* **PROBLEM REQUIREMENTS**
Please pick out and copy every line in the items below that contains the word "left".

* **DATA EXTRACT**

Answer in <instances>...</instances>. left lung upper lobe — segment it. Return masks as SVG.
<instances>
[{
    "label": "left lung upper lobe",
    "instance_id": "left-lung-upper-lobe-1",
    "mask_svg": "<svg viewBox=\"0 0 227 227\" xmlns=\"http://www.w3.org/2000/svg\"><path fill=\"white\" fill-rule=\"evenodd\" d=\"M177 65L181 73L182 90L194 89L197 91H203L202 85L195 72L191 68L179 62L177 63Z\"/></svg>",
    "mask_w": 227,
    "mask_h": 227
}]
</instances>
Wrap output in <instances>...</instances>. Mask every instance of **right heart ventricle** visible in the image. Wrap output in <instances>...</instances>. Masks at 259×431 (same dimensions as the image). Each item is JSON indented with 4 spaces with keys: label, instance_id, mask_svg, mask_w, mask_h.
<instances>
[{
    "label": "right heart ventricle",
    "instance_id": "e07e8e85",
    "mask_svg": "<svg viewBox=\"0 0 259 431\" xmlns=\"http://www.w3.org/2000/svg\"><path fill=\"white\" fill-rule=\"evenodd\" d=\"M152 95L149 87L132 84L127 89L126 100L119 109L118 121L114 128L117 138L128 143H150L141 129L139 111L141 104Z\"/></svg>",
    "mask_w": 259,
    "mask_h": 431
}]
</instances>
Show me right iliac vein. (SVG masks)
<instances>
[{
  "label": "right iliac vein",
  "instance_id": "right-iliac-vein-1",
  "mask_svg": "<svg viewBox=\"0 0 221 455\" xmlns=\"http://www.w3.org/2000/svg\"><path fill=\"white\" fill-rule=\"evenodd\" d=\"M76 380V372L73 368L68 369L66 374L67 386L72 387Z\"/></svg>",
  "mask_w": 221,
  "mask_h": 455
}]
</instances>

* **FINISHED ANSWER**
Answer in <instances>...</instances>. left lung upper lobe — segment it. Return masks as SVG.
    "label": "left lung upper lobe",
    "instance_id": "left-lung-upper-lobe-1",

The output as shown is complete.